━━ SOURCE MATERIAL ━━

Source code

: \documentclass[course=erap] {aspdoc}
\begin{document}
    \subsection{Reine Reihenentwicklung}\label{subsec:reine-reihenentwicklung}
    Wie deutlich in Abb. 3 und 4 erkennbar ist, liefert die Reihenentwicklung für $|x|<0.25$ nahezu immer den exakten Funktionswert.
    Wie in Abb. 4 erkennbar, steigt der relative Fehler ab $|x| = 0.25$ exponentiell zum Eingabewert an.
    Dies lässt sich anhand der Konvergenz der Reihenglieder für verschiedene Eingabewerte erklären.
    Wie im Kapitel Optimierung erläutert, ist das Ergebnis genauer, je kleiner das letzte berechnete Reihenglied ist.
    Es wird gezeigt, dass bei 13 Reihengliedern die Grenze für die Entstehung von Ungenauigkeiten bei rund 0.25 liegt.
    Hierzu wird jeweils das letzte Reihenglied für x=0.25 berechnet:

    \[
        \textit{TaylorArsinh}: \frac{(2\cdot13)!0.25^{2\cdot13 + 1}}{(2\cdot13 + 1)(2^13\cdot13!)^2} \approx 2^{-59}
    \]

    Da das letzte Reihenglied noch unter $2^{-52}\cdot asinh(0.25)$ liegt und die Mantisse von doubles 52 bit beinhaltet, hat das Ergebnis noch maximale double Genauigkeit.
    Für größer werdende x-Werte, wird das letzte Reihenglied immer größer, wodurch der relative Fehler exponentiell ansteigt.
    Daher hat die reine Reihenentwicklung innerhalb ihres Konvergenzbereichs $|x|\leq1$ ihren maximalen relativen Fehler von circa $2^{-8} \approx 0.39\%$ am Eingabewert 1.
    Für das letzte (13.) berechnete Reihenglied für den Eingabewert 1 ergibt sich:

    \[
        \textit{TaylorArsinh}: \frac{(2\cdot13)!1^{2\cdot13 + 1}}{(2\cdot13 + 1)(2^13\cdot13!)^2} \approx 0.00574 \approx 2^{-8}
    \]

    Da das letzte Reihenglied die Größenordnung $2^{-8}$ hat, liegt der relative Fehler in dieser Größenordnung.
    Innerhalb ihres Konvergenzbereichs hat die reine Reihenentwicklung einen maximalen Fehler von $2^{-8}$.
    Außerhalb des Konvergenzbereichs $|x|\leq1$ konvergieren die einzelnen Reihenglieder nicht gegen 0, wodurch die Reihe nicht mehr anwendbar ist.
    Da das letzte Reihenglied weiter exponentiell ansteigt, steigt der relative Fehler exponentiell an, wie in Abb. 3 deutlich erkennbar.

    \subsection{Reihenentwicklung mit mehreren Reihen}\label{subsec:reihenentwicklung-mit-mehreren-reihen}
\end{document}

━━━

=== ASSIGNMENT ===
Please reproduce the records above in their entirety, exactly as given.

=== SOLUTION TO THE PROBLEM ===
Source code

: \documentclass[course=erap] {aspdoc}
\begin{document}
    \subsection{Reine Reihenentwicklung}\label{subsec:reine-reihenentwicklung}
    Wie deutlich in Abb. 3 und 4 erkennbar ist, liefert die Reihenentwicklung für $|x|<0.25$ nahezu immer den exakten Funktionswert.
    Wie in Abb. 4 erkennbar, steigt der relative Fehler ab $|x| = 0.25$ exponentiell zum Eingabewert an.
    Dies lässt sich anhand der Konvergenz der Reihenglieder für verschiedene Eingabewerte erklären.
    Wie im Kapitel Optimierung erläutert, ist das Ergebnis genauer, je kleiner das letzte berechnete Reihenglied ist.
    Es wird gezeigt, dass bei 13 Reihengliedern die Grenze für die Entstehung von Ungenauigkeiten bei rund 0.25 liegt.
    Hierzu wird jeweils das letzte Reihenglied für x=0.25 berechnet:

    \[
        \textit{TaylorArsinh}: \frac{(2\cdot13)!0.25^{2\cdot13 + 1}}{(2\cdot13 + 1)(2^13\cdot13!)^2} \approx 2^{-59}
    \]

    Da das letzte Reihenglied noch unter $2^{-52}\cdot asinh(0.25)$ liegt und die Mantisse von doubles 52 bit beinhaltet, hat das Ergebnis noch maximale double Genauigkeit.
    Für größer werdende x-Werte, wird das letzte Reihenglied immer größer, wodurch der relative Fehler exponentiell ansteigt.
    Daher hat die reine Reihenentwicklung innerhalb ihres Konvergenzbereichs $|x|\leq1$ ihren maximalen relativen Fehler von circa $2^{-8} \approx 0.39\%$ am Eingabewert 1.
    Für das letzte (13.) berechnete Reihenglied für den Eingabewert 1 ergibt sich:

    \[
        \textit{TaylorArsinh}: \frac{(2\cdot13)!1^{2\cdot13 + 1}}{(2\cdot13 + 1)(2^13\cdot13!)^2} \approx 0.00574 \approx 2^{-8}
    \]

    Da das letzte Reihenglied die Größenordnung $2^{-8}$ hat, liegt der relative Fehler in dieser Größenordnung.
    Innerhalb ihres Konvergenzbereichs hat die reine Reihenentwicklung einen maximalen Fehler von $2^{-8}$.
    Außerhalb des Konvergenzbereichs $|x|\leq1$ konvergieren die einzelnen Reihenglieder nicht gegen 0, wodurch die Reihe nicht mehr anwendbar ist.
    Da das letzte Reihenglied weiter exponentiell ansteigt, steigt der relative Fehler exponentiell an, wie in Abb. 3 deutlich erkennbar.

    \subsection{Reihenentwicklung mit mehreren Reihen}\label{subsec:reihenentwicklung-mit-mehreren-reihen}
\end{document}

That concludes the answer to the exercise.